Dezeen Magazine

Campaign launches to fund David Bowie memorial for Brixton

A crowdfunding campaign to bring a lightning-bolt statue in memory of David Bowie to London aims to raise just under £1 million in 28 days.

The campaign, which launched on the Crowdfunder website yesterday, was organised by a group of south London designers who go by the name of This Ain't Rock and Roll.

The proposed memorial is based on Bowie's Aladdin Sane album cover, which was photographed by Brian Duffy and featured Bowie with a bold red lightning bolt painted onto his face.

It is this detail that the group has based its memorial on.
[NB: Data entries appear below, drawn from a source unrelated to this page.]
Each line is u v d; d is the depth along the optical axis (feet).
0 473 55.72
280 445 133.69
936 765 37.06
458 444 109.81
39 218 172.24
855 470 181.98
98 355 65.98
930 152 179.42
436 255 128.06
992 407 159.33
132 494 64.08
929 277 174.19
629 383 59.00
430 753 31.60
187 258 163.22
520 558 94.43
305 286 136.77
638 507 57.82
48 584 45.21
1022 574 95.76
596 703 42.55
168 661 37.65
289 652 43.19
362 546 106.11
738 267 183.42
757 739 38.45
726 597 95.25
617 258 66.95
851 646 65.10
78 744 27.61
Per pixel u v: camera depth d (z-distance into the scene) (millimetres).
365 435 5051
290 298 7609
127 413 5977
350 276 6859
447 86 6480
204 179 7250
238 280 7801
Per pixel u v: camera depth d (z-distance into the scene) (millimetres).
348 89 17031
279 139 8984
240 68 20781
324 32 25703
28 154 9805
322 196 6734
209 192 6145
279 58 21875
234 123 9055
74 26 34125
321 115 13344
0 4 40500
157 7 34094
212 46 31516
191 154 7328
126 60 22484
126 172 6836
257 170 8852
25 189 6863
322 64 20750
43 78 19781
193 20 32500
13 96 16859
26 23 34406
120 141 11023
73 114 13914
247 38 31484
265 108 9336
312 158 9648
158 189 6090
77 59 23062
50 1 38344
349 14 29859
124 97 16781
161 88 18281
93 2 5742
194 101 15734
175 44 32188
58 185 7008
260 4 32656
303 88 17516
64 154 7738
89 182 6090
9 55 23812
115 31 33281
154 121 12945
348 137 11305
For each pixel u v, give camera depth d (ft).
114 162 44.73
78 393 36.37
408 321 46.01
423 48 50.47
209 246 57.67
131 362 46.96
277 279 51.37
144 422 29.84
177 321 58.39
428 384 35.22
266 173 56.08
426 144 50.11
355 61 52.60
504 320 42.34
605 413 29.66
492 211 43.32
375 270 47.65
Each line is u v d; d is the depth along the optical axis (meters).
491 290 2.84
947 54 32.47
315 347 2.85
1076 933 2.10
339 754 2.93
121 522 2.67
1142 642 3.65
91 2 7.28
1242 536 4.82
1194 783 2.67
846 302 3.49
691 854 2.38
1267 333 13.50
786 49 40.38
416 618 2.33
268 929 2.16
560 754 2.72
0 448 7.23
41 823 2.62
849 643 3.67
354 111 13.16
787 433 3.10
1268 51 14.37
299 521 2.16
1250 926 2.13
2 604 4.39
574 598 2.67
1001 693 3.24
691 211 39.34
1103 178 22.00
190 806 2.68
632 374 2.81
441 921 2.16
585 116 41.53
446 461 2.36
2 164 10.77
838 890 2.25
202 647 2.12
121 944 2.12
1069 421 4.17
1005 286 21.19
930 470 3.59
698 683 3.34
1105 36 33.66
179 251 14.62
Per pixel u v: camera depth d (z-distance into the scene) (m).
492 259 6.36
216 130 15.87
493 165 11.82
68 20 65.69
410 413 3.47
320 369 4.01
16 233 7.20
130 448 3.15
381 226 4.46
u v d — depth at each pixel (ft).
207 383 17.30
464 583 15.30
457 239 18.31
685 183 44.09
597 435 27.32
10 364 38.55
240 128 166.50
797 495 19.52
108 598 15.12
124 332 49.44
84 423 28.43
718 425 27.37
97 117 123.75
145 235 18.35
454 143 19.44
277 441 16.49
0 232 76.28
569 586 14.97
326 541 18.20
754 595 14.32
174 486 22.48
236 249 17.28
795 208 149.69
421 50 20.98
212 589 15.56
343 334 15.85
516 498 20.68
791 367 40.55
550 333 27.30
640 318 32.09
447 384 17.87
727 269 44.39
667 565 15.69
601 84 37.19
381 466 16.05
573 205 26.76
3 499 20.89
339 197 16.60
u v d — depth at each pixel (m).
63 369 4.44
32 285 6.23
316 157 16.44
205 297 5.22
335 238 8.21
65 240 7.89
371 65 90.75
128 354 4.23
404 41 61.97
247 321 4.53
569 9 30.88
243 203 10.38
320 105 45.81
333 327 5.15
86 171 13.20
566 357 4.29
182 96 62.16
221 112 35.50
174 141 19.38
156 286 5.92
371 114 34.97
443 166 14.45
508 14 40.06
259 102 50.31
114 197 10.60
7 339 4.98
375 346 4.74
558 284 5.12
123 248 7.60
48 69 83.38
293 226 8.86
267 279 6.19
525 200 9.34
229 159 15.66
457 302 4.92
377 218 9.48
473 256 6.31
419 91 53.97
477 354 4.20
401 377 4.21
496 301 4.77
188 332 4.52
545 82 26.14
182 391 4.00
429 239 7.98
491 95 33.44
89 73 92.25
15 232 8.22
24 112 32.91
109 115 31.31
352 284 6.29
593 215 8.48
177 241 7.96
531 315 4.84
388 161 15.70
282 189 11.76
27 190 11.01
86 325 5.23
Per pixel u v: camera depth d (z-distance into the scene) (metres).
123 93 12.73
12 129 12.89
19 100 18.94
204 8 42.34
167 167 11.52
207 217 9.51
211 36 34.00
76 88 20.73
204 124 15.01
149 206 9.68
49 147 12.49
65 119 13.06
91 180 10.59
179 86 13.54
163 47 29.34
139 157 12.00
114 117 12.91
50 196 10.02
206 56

It would take the form of a nine-metre-tall flash painted in blue and red.

"Recreating the iconic lightning flash from Duffy's Aladdin Sane LP cover in gravity-defying red and blue-sprayed stainless steel, this is a monumental piece of public art," said the campaign organisers.

The group worked with Bowie's team in London and New York on the blue and red steel memorial. They hope it will be erected close to Bowie's birthplace at Stansfield Road in Brixton, and next to a well-known Aladdin Sane mural.

The campaign aims to raise just under £990,000 in the next 28 days. It has already accumulated £30,730 at the time of writing.

"Just as an otherworldly David Bowie landed in our lives, the memorial (is it too soon to call it the ZiggyZag?) stands embedded in the Brixton pavement – a three-storey tall bolt from above," said the group.

Born and raised in South London, Bowie studied art, music and design before embarking on a professional career as a musician in 1963.

He was known for his alter egos – including the androgynous Ziggy Stardust, Aladdin Sane and Thin White Duke – and was the subject of a major retrospective at London's V&A in 2013.

His death followed the release of his Blackstar album, which featured a cover designed to reflect the musician's mortality by long-time graphic design collaborator Jonathan Barnbrook.

Earlier this year, The UK postal service announced it will commemorate Bowie with a set of postage stamps featuring images of six of his most iconic album covers.